Dictated, Decentralized, Directed: The Three-Dimensional Workforce
All of these dynamics combined result in what I like to think of as the three-dimensional workforce. It is the old world meeting the new and reconciling the things that won’t change (like traditional hierarchies, silos and org charts), with the inevitable newer ways of working powered by AI. Yes, there will be some “AI-first” companies that move fast, creating entirely new business models that leverage many of the AI-dependent advances I outline here. But some of those organizations will scale, which means more humans, which means more three-dimensional work. It’s also true that companies can and will become leaner, just like modern assembly lines rely on fewer human workers compared to decades ago. But even modern assembly lines still need humans. I often retell the story of how Elon Musk over-automated his assembly line during Tesla's early, critical days. In true engineering fashion, he identified the problems in the line, removed or recalibrated the things slowing it down (many issues were related to the automated aspects). Then he rebuilt the system, ultimately getting it right and hitting his aggressive goals. We’ll see a lot of this happen in the three-dimensional workforce as it becomes both AI-augmented and agent-automated over time.
In summary, we can expect some parts of our three-dimensional work to feel “dictated,” like doing annual reviews or following a directive from our boss. Work will still occur on platforms like Slack and Teams, both asynchronously and in a decentralized manner.
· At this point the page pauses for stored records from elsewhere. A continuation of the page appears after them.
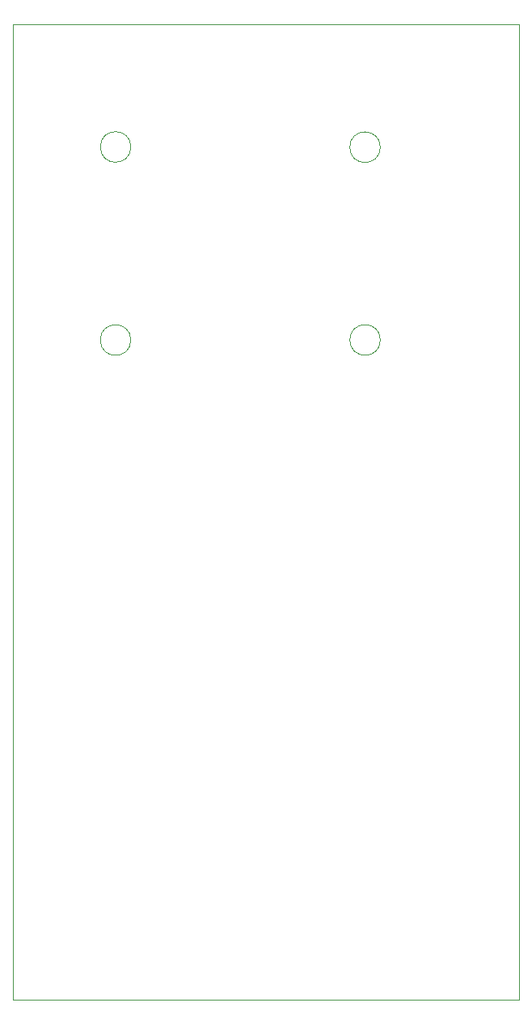
<source format=gbr>
%TF.GenerationSoftware,KiCad,Pcbnew,8.0.2*%
%TF.CreationDate,2024-05-08T14:27:54+01:00*%
%TF.ProjectId,Left_Controller_PCB_Bluetooth,4c656674-5f43-46f6-9e74-726f6c6c6572,V01*%
%TF.SameCoordinates,Original*%
%TF.FileFunction,Profile,NP*%
%FSLAX46Y46*%
G04 Gerber Fmt 4.6, Leading zero omitted, Abs format (unit mm)*
G04 Created by KiCad (PCBNEW 8.0.2) date 2024-05-08 14:27:54*
%MOMM*%
%LPD*%
G01*
G04 APERTURE LIST*
%TA.AperFunction,Profile*%
%ADD10C,0.050000*%
%TD*%
G04 APERTURE END LIST*
D10*
X117000000Y-47000000D02*
X170000000Y-47000000D01*
X170000000Y-149000000D01*
X117000000Y-149000000D01*
X117000000Y-47000000D01*
%TO.C,JoystickL1*%
X129350050Y-59841932D02*
G75*
G02*
X126150050Y-59841932I-1600000J0D01*
G01*
X126150050Y-59841932D02*
G75*
G02*
X129350050Y-59841932I1600000J0D01*
G01*
X129350050Y-80041932D02*
G75*
G02*
X126150050Y-80041932I-1600000J0D01*
G01*
X126150050Y-80041932D02*
G75*
G02*
X129350050Y-80041932I1600000J0D01*
G01*
X155470050Y-59871932D02*
G75*
G02*
X152270050Y-59871932I-1600000J0D01*
G01*
X152270050Y-59871932D02*
G75*
G02*
X155470050Y-59871932I1600000J0D01*
G01*
X155480050Y-80032582D02*
G75*
G02*
X152280050Y-80032582I-1600000J0D01*
G01*
X152280050Y-80032582D02*
G75*
G02*
X155480050Y-80032582I1600000J0D01*
G01*
%TD*%
M02*

</source>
I can guarantee that we will still have email accounts and probably even check them occasionally. But more of our work will be done in partnership with AI, and some tasks, workflows, and systems will operate independently, with focused human oversight. I like to use the word “directed” in this context, as we humans should be directing the AI, even when the agents are working independently of us.
So here’s to doing AI-augmented and Agentic business, in 3D.
Visually yours,
Fully agree, as I also think that this is an essential truth: the future of work is not about replacing humans but about complementing human strengths.
Your picture of the three-dimensional work resonates a lot. Finding the right balance between established structures, decentralized collaboration, and the responsible use of AI will be key to making real progress.
David - thank you. I think this is a great framework to look organizational change. As I read this, I couldn't help but think about new civilizations are routinely built on top of the prior (new job: organizational archaeologist?) The job effectively stays the same, or the desired outcomes remain, the tools used are what changes.
My first corporate job nearly 40 years ago as a "Draftsman" was in the old-school open-air office, with drafting tables lining the walls and we all shared a two-line, party-line phone system. Voice mail? That was the guy at the desk behind me. This was the early days of Computer Aided Design becoming popular (e.g. affordable) outside aerospace and automotive. I really owe a big part of my early career to being part of that digital transformation. It was more evolution than revolution, but I can certainly remember a time well before even e-mail - inter-departmental envelopes with typed memos and requests for meetings.
I make sure to embrace these changes as I had many colleagues early on who thought it was all a fad. It isn't. Even if the current generation of AI/ LLMs etc. do not stay in their current form (they won't) the impact of the change will remain.